# Problem description
when upgrading the control-plane with kubeadm in a stacked etcd topology, all
in-flight requests will have a terrible processing time, as when the etcd pod
is updated, kube-apiserver hasn't been drained and is still processing
requests. for more details, you can check
this issueand as a reminder, here's what currently happens during a kubeadm upgrade:
1. etcd is upgraded, which typically takes between 5s and 30s.
2. during that time, kube-apiserver logs countless errors, and in-flight requests stall.
3. once etcd is back online, in-flight requests might complete (depending on the etcd downtime), with a consequent delay.

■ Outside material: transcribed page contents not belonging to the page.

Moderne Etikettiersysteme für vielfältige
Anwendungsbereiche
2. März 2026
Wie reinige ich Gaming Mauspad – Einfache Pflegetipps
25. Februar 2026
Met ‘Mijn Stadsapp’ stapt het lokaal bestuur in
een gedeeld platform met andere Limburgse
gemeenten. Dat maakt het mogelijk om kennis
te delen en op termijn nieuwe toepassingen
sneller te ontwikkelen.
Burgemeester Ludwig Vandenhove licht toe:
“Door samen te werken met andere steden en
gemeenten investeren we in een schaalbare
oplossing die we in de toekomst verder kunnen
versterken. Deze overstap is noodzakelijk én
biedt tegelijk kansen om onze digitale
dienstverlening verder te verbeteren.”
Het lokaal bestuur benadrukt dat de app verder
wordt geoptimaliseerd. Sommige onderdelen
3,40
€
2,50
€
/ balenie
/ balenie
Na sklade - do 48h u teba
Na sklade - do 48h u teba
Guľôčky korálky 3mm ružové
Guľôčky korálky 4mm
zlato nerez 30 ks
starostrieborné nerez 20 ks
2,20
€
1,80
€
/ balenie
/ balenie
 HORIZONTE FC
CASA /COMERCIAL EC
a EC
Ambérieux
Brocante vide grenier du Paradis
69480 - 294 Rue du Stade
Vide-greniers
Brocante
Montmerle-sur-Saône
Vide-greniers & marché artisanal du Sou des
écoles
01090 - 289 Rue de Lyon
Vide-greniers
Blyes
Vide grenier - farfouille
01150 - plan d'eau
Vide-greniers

4. kube-apiserver pod upgrade starts.
# Maintenance Mode
My idea is to introduce a maintenance mode for kube-apiserver, triggered with a
`SIGUSR1` signal, with the following effects:
- /readyz endpoint reports a 503 status code
- kube-apiserver removes itself from kubernetes.default.svc endpoints.
- kube-apiserver continues processing in-flight requests, but sends GOAWAY to new requests.
- kube-apiserver stays in 'maintenance mode' until it receives a `SIGTERM` (i.e. until termination)
Overall, maintenance mode would be akin to a shutdown, but the pod would
continue to run. This would permit to transparently use this new maintenance
mode in the kubeadm upgrade scenario, typically prior to upgrading etcd.
I will join the bi-weekly next Wednesday (March 6th), I will be available to discuss it then.